*Task details:*
Copy out the entire passage on progressive summarization word for word.

A very particular one. So, there are the three pillars of the course that I teach: capture, organize, and retrieve. The middle one, organize, is the PARA system. The first one, capture, is something I call “progressive summarization.” This is a method I’ve developed over a number of years that is essentially designing notes; really putting a lot of thought into the design of individual notes.
But the way I do this is not maybe what you typically think of design… I’ll take notes on a source, whether it’s a conversation, an article, a book, a podcast, audiobook, whatever. And then I just put it in my system. Just the raw notes. The next time I see that, the next time I serendipitously come across it — or it might be that I’m looking for a project or looking for a resource that I want to use this note for — I summarize it.

*Records provided:*
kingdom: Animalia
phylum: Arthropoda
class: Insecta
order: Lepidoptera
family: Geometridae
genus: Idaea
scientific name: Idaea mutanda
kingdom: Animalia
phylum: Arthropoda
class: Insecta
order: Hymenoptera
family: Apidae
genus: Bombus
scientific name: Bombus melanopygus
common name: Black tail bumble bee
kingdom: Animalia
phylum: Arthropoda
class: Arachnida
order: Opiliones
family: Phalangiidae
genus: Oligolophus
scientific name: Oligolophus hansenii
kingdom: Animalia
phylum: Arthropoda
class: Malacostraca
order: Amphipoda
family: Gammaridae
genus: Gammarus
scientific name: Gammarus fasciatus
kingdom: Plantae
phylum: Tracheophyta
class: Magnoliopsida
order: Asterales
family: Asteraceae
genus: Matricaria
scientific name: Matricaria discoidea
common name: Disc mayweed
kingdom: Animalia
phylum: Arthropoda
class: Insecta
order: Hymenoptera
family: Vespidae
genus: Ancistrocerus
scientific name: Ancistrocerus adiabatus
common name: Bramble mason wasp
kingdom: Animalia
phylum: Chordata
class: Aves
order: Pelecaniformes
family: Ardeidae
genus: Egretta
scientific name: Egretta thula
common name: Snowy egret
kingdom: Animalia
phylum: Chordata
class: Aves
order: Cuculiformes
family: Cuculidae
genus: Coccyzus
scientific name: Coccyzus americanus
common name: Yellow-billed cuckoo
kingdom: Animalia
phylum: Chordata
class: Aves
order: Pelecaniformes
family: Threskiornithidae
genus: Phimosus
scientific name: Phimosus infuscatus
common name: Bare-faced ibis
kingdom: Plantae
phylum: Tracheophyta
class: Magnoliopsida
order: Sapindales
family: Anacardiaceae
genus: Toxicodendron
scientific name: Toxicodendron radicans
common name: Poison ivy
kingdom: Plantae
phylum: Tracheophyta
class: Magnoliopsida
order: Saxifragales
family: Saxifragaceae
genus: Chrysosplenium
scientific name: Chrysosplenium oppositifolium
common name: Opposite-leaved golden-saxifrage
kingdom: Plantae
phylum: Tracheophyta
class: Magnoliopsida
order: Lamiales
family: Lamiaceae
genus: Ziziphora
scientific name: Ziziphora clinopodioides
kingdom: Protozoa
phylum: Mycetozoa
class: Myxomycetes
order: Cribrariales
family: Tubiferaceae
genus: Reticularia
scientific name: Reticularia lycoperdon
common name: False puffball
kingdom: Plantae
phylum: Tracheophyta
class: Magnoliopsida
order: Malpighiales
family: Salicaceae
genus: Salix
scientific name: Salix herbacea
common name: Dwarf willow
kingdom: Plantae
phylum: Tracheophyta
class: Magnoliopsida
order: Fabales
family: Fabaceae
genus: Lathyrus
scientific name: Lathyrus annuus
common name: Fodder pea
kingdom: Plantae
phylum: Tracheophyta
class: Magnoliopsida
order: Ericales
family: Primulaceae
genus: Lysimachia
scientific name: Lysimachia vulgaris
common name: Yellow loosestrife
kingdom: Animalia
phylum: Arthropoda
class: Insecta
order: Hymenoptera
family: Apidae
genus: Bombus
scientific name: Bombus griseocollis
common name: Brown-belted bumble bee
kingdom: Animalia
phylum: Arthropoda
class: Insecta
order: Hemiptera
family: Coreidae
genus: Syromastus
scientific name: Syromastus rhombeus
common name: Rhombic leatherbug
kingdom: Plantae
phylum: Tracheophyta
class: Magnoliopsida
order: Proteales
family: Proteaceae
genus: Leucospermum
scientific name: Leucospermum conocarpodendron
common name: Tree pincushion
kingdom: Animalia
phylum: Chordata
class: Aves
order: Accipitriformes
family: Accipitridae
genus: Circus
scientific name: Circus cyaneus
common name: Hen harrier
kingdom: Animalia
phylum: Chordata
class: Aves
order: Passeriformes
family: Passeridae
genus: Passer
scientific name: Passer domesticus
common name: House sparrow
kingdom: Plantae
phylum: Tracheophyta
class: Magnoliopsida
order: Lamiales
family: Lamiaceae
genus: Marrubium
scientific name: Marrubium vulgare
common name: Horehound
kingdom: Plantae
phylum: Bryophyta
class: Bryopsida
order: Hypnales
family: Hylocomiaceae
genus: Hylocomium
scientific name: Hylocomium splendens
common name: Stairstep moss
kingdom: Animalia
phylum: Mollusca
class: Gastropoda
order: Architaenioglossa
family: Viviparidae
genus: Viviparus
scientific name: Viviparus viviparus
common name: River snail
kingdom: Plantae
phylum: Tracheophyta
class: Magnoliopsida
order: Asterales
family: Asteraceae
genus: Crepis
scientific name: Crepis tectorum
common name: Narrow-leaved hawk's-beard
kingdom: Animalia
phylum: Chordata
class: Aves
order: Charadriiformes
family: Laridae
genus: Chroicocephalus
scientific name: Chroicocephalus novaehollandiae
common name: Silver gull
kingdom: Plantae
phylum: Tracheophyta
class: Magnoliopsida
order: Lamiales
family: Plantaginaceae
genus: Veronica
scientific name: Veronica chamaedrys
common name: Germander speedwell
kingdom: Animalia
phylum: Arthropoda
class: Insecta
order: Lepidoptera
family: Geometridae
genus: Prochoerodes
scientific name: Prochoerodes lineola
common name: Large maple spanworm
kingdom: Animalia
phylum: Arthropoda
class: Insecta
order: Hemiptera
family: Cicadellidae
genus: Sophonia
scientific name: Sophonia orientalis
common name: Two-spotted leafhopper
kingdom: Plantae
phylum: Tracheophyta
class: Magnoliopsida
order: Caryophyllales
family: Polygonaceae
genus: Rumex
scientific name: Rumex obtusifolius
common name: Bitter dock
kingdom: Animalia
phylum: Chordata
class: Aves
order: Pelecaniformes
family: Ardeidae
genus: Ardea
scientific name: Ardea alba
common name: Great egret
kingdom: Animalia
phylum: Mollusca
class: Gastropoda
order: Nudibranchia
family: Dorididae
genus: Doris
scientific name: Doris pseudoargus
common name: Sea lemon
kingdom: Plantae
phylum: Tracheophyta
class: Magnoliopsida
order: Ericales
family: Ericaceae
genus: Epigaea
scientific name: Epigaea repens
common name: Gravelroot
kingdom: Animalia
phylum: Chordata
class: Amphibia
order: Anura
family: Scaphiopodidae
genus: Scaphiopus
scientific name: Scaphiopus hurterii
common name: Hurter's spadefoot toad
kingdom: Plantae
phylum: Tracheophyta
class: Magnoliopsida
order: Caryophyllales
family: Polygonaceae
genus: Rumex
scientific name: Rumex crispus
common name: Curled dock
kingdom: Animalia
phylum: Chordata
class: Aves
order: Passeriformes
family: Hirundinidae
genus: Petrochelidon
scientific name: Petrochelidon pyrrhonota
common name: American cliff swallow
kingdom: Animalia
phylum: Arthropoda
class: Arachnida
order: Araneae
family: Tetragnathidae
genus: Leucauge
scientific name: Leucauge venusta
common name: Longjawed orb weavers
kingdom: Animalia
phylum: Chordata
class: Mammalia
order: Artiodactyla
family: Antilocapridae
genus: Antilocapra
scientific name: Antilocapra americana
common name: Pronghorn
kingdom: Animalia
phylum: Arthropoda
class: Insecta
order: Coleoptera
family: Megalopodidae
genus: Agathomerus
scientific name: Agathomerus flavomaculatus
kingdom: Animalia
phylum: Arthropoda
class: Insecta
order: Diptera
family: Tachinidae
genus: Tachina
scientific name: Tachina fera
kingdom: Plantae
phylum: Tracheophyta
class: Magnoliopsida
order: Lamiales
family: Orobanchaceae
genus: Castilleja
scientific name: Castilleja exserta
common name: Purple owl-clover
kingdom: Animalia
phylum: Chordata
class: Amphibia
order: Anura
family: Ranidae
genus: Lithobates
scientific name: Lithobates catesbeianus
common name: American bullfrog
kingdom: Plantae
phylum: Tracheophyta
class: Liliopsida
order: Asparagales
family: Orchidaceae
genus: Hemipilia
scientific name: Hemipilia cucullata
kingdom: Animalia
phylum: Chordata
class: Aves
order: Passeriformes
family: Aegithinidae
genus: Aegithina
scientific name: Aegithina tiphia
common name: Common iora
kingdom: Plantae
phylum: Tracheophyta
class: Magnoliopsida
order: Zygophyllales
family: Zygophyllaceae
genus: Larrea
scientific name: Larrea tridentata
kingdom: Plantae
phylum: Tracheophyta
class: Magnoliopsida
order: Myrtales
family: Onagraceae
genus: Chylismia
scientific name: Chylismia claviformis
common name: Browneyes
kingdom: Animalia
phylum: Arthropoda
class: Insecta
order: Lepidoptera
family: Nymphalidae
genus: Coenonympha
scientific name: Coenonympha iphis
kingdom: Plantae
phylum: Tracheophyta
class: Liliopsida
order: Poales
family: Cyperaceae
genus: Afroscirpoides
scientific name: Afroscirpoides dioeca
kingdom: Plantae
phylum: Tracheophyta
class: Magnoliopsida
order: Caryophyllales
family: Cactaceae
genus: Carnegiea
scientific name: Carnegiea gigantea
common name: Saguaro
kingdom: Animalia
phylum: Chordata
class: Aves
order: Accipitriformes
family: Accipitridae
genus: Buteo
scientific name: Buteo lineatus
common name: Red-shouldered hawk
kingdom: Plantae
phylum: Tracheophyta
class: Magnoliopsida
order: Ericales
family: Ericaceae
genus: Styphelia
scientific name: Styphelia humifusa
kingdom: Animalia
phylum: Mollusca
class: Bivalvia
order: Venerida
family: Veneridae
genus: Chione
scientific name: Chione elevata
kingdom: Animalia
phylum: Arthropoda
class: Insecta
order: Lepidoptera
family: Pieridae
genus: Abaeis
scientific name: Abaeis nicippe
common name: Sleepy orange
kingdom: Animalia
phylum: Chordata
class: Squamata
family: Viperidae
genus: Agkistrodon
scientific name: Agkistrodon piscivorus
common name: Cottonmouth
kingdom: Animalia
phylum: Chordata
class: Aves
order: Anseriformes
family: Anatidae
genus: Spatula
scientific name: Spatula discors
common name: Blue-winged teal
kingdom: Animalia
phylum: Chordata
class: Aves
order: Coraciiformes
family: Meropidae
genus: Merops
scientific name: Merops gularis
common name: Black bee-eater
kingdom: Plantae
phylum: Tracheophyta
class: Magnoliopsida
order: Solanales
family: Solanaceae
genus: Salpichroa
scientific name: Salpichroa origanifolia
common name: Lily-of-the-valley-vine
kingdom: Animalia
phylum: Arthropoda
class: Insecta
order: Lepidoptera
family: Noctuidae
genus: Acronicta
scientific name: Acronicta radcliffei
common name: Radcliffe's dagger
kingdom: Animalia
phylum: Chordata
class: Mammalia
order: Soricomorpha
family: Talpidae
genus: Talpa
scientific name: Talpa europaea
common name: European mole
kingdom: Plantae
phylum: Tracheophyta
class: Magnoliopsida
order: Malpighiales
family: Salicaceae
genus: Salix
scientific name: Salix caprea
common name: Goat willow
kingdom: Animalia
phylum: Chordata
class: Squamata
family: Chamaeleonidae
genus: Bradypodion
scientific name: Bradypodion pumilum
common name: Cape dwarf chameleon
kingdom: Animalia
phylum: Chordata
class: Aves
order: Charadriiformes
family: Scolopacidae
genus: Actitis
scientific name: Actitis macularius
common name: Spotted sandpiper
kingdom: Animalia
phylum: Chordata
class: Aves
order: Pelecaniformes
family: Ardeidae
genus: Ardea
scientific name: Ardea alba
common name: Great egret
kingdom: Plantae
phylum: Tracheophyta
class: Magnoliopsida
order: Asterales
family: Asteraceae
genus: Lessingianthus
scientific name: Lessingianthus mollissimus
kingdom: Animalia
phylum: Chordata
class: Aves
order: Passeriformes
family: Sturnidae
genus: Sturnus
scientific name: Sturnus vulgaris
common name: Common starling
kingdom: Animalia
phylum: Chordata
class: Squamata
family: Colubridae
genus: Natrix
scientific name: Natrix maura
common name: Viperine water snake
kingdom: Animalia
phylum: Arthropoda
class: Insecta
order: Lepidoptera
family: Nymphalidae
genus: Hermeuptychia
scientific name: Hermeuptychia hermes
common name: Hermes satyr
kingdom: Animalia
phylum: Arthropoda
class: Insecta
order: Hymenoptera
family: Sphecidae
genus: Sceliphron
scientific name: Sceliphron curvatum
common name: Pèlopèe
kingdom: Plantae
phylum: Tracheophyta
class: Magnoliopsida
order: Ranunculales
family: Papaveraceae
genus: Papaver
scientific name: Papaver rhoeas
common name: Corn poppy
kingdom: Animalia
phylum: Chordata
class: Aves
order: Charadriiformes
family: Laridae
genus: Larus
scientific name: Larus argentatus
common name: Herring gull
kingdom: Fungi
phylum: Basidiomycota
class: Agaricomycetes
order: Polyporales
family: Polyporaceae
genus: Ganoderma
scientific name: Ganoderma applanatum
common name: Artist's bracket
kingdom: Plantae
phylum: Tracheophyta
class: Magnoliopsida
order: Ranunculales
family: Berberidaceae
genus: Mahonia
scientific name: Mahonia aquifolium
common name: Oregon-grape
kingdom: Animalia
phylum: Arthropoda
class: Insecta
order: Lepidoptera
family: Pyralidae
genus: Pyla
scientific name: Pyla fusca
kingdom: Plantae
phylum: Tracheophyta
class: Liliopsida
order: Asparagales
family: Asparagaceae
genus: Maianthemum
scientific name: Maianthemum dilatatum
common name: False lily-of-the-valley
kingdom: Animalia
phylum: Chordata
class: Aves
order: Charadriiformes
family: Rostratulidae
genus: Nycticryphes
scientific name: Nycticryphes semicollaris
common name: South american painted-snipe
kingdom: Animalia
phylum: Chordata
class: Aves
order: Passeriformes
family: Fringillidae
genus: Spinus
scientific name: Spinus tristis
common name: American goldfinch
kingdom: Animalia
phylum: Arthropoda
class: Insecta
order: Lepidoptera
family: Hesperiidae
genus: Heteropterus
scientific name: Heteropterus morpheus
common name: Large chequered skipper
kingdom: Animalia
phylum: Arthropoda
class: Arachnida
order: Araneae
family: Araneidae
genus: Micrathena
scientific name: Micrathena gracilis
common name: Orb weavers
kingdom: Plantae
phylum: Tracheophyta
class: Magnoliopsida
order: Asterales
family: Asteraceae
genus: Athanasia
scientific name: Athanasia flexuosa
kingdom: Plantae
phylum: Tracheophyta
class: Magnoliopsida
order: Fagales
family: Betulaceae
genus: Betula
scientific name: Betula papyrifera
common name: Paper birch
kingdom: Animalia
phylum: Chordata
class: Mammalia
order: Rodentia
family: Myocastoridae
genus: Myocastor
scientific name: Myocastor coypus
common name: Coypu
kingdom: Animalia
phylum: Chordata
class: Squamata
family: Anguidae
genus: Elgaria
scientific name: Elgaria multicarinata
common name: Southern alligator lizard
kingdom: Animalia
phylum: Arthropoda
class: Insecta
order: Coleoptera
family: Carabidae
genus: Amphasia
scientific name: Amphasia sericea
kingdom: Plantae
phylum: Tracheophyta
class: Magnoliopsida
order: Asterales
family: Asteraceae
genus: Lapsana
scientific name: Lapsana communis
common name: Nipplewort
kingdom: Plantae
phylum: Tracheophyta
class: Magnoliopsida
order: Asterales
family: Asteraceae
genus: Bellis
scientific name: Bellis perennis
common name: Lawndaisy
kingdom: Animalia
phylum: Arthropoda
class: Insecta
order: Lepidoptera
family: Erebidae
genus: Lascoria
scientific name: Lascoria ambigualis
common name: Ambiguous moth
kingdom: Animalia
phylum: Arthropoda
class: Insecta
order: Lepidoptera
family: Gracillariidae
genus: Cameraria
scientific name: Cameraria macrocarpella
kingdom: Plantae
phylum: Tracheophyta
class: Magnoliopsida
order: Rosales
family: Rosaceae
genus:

*Result for this exercise:*
A very particular one. So, there are the three pillars of the course that I teach: capture, organize, and retrieve. The middle one, organize, is the PARA system. The first one, capture, is something I call “progressive summarization.” This is a method I’ve developed over a number of years that is essentially designing notes; really putting a lot of thought into the design of individual notes.
But the way I do this is not maybe what you typically think of design… I’ll take notes on a source, whether it’s a conversation, an article, a book, a podcast, audiobook, whatever. And then I just put it in my system. Just the raw notes. The next time I see that, the next time I serendipitously come across it — or it might be that I’m looking for a project or looking for a resource that I want to use this note for — I summarize it.